Ich mag es nicht, auf Verkehrsmittel angewiesen zu sein. Aber um die meisten Städte lagert ein Ring von öden Vororten, riesigen Parkplätzen, Industrie und Gewerbe, und die Einfallstraßen haben keine Fußwege. Die letzten Kilometer am Rande der Stadt sind kein Abenteuer, sondern eine Fleißaufgabe; alle Wege sind lang, alle Ausblicke langweilig, eben für Autofahrer gemacht. Für Fußgänger bedeutet das Umwege – oder Risiken; Abkürzungen sind oft Sackgassen.

Der ältere Herr, den ich nach dem Weg hinaus frage, denkt wie ein Autofahrer. Wo wollen Sie hin? Nach S.? Das sind aber 30 Kilometer, mindestens! (Es sind sechzehn.) Da gehen Sie am besten über L. ... (Das wäre ein Umweg von zweieinhalb Kilometern.)

Ich finde meinen Weg mehr nach Sonne als nach Karte, und das gefällt mir gut. In den Feldern ist der Blick plötzlich unbegrenzt.

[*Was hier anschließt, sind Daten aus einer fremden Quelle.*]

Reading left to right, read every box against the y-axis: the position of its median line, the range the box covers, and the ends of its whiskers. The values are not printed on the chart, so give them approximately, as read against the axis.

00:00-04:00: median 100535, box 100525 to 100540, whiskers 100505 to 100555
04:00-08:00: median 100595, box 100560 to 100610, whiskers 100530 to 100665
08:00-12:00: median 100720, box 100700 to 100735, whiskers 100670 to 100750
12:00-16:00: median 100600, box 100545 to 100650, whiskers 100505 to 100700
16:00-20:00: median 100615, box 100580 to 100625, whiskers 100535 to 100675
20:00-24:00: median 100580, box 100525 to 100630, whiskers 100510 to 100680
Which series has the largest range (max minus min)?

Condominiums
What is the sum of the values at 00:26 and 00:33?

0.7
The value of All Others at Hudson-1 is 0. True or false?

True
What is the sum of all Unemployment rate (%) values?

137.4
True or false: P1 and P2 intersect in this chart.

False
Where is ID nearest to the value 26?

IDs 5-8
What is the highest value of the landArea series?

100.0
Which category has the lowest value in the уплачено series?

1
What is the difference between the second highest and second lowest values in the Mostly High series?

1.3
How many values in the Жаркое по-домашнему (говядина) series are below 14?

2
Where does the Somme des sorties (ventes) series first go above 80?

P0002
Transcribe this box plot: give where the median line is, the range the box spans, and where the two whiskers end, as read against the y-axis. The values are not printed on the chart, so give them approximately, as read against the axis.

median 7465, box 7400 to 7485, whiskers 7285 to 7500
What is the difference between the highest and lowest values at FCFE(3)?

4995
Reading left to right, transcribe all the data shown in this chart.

Menschen sehe ich schon in weiter Entfernung, aber wir ziehen aneinander vorbei, ohne uns zu begegnen, wie Schachfiguren oder wie Planeten.

Im Neubaugebiet am wuchernden Dorfrand von N. bremst ein riesiges Auto für mich. Auf Schanzhügeln aus Gabionen stehen hier Häuser im Haziendastil, in schwedischer und schweizerischer Art; es scheint, der deutsche Mittelstand wolle unbedingt anderswo wohnen. Man hat zwei Garagen und eine Ladung Kies als Vorgarten. Der alte Dorfkern wirkt verödet, eine Durchgangsstraße mit Sparkasse und Supermarkt, kein Gasthaus.

Dann kommt noch ein herrliches Stück Wegs, ein Anstieg wie eine Treppe in die Wolken. Ich denke über mein Unbehagen nach, nicht hinaus zu können, nicht zu Fuß raus aus der Stadt, abgeschnitten zu sein von der Welt. Meine Welt ist weit. Was ich gegangen bin, gehört mir.

Sechs Stunden bin ich gelaufen; die Rückfahrt mit der Bahn dauert 30 Minuten. Der Himmel bauscht sich blutrot und golden, eingerahmt von den Gummidichtungen der Zugscheiben.






über sprung bewegung zwei einander hemmende instinkte etwa angriff und flucht und plötzlich etwas drittes scheinbar irrationales und der funke springt über neben der zugscheibe ist ein kleines rotes hämmerchen pling!


Könnte man dreinschlagen, manchmal. Für mehr Draußen überall.


erfreut


Zwei Garagen: Während Wohnungsnot herrscht, bauen die Menschen Häuser für Autos. Da sieht man mal, wo die Prioritäten sind.


Auf dem Land braucht man zwei Autos. Dafür ist schon geplant: Läden gibt es in diesen Schlafstädten nicht. Und zu Fuß ist das alles ein wirklich unerfreulicher Schleif. (Gefährlich auch; die Leute rasen da in ihren SUVs, oje.)


Bleibt die Frage, warum man mit zwei Fahrzeugen einkaufen fahren sollte. Was kaufen die, Stereo-Chips? Oder ist das für die Wurst-Paare?

Wenn ich mal überlege: In der Familie, in der ich großgeworden bin, waren wir zu viert, und es gab genau ein Auto, also ein Fahrzeug auf vier Personen. Damit ist der, der das Einkaufen besorgte, bis zum Wertkauf oder sonstwohin gefahren, also so wie heute auch. Heute aber haben dieselben vier Personen -- vier Fahrzeuge, und dabei hat einer von denen gar keines.

Wenn ich mir die Straßen so anschaue, denke ich, na, kein Wunder.

Im übrigen bin ich der Ansicht, daß die Kausalität genau andersrum läuft: Nicht, weil man in den Dörfern nicht einmal mehr ein Brötchen bekommt, fahren die Leute Auto. Sondern weil das Auto bereits vorausgesetzt werden kann, gibt es in den Dörfern keinen Bäcker mehr.